The Marines with 2nd Assault Amphibian Battalion, and 2nd Tank Battalion, 2nd Marine Division provided support for the Marines of 2nd CEB, which allowed the engineers to work in conjunction with units that they would support in a real combat situation.
The MCCRE consisted of multiple scenarios, including route clearance exercises in between operations, survivability training, an urban breaching exercise, and their culminating event which consisted of a company breach with the support of 2nd Tank Bn. and 2nd AA Bn.
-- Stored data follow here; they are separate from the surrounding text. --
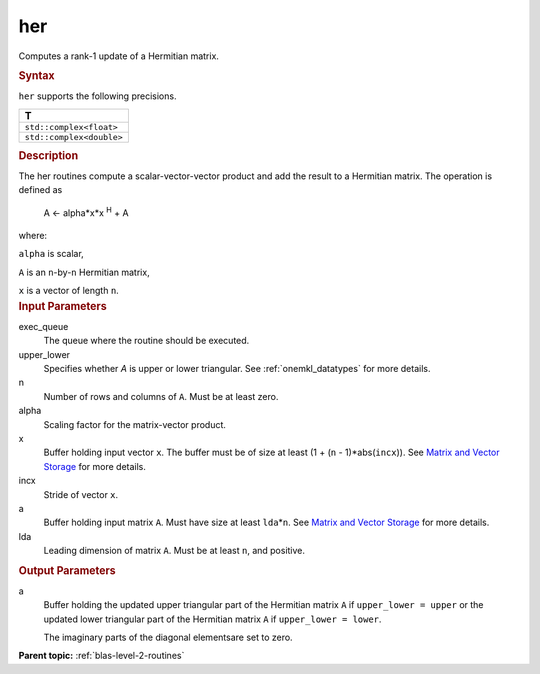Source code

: .. _her:

her
===


.. container::


   Computes a rank-1 update of a Hermitian matrix.


   .. container:: section
      :name: GUID-252B1D4A-30C7-4678-9793-6A0C90DEB04A


      .. rubric:: Syntax
         :name: syntax
         :class: sectiontitle


      .. cpp:function::  void her(queue &exec_queue, uplo upper_lower,      std::int64_t n, T alpha, buffer<T,1> &x, std::int64_t incx,      buffer<T,1> &a, std::int64_t lda)

      ``her`` supports the following precisions.


      .. list-table:: 
         :header-rows: 1

         * -  T 
         * -  ``std::complex<float>`` 
         * -  ``std::complex<double>`` 




.. container:: section
   :name: GUID-A06B7C00-CFD6-4A01-9739-19093823B58E


   .. rubric:: Description
      :name: description
      :class: sectiontitle


   The her routines compute a scalar-vector-vector product and add the
   result to a Hermitian matrix. The operation is defined as


  


      A <- alpha*x*x :sup:`H` + A


   where:


   ``alpha`` is scalar,


   ``A`` is an ``n``-by-``n`` Hermitian matrix,


   ``x`` is a vector of length ``n``.


.. container:: section
   :name: GUID-E1436726-01FE-4206-871E-B905F59A96B4


   .. rubric:: Input Parameters
      :name: input-parameters
      :class: sectiontitle


   exec_queue
      The queue where the routine should be executed.


   upper_lower
      Specifies whether *A* is upper or lower triangular. See
      :ref:`onemkl_datatypes` for more
      details.


   n
      Number of rows and columns of ``A``. Must be at least zero.


   alpha
      Scaling factor for the matrix-vector product.


   x
      Buffer holding input vector ``x``. The buffer must be of size at
      least (1 + (``n`` - 1)*abs(``incx``)). See `Matrix and Vector
      Storage <../matrix-storage.html>`__ for
      more details.


   incx
      Stride of vector ``x``.


   a
      Buffer holding input matrix ``A``. Must have size at least
      ``lda``\ \*\ ``n``. See `Matrix and Vector
      Storage <../matrix-storage.html>`__ for
      more details.


   lda
      Leading dimension of matrix ``A``. Must be at least ``n``, and
      positive.


.. container:: section
   :name: GUID-89A60481-0763-4608-B346-3CC746467F28


   .. rubric:: Output Parameters
      :name: output-parameters
      :class: sectiontitle


   a
      Buffer holding the updated upper triangular part of the Hermitian
      matrix ``A`` if ``upper_lower = upper`` or the updated
      lower triangular part of the Hermitian matrix ``A`` if
      ``upper_lower = lower``.


      The imaginary parts of the diagonal elementsare set to zero.


.. container:: familylinks


   .. container:: parentlink


      **Parent topic:** :ref:`blas-level-2-routines`
      


.. container::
Throughout the scenarios, the Marines’ performance was evaluated. [The evaluation] allows the Marine Corps to give us feedback, whether positive or not, so that we may improve for the better of the unit and the mission, said Capt. Curtis Register, the unit’s operations officer in charge.
This training helped reinforce the battalion’s mission to provide close-combat engineer support to the 2nd Marine Division in order to enhance their mobility, counter-mobility, and survivability.
“We train like this to be ready. The MCCRE is about evaluation and it will let us know if we are ready to deploy. It’s important that the Marine Corps is ready when the country is least ready,” said SSgt. Matthew Monteforte, a platoon sergeant for Charlie Co. “We do what we have to. Working with these different units to accomplish a mission is what the Marine Corps is about.”